━━━━━ Records supplied ━━━━━
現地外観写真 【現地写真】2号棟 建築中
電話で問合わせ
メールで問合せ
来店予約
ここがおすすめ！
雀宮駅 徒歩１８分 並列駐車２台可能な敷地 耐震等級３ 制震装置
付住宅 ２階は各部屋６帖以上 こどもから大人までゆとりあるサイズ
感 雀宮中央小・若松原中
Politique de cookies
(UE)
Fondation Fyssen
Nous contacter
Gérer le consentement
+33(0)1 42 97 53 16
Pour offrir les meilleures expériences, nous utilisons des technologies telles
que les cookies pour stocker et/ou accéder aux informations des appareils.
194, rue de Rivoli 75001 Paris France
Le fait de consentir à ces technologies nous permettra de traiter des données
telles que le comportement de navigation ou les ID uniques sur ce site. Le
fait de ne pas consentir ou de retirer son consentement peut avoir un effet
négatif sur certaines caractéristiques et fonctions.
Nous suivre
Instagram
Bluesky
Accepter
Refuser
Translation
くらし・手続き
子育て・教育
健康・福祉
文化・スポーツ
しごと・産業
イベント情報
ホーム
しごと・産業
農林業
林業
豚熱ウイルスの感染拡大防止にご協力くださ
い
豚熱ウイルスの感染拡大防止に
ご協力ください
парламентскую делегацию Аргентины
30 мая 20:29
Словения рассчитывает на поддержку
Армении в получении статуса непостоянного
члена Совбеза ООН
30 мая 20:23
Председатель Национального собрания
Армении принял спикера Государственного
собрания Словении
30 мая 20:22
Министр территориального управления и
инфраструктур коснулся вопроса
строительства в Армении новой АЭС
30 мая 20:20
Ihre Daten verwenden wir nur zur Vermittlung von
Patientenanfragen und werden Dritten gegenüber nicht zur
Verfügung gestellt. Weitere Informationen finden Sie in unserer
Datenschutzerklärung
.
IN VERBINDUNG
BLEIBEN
━━━━━
→ **Your task**
How many lines of the material contain the string "technologies"? Case counts, and the reply should be the number alone.

→ **Your solution**
2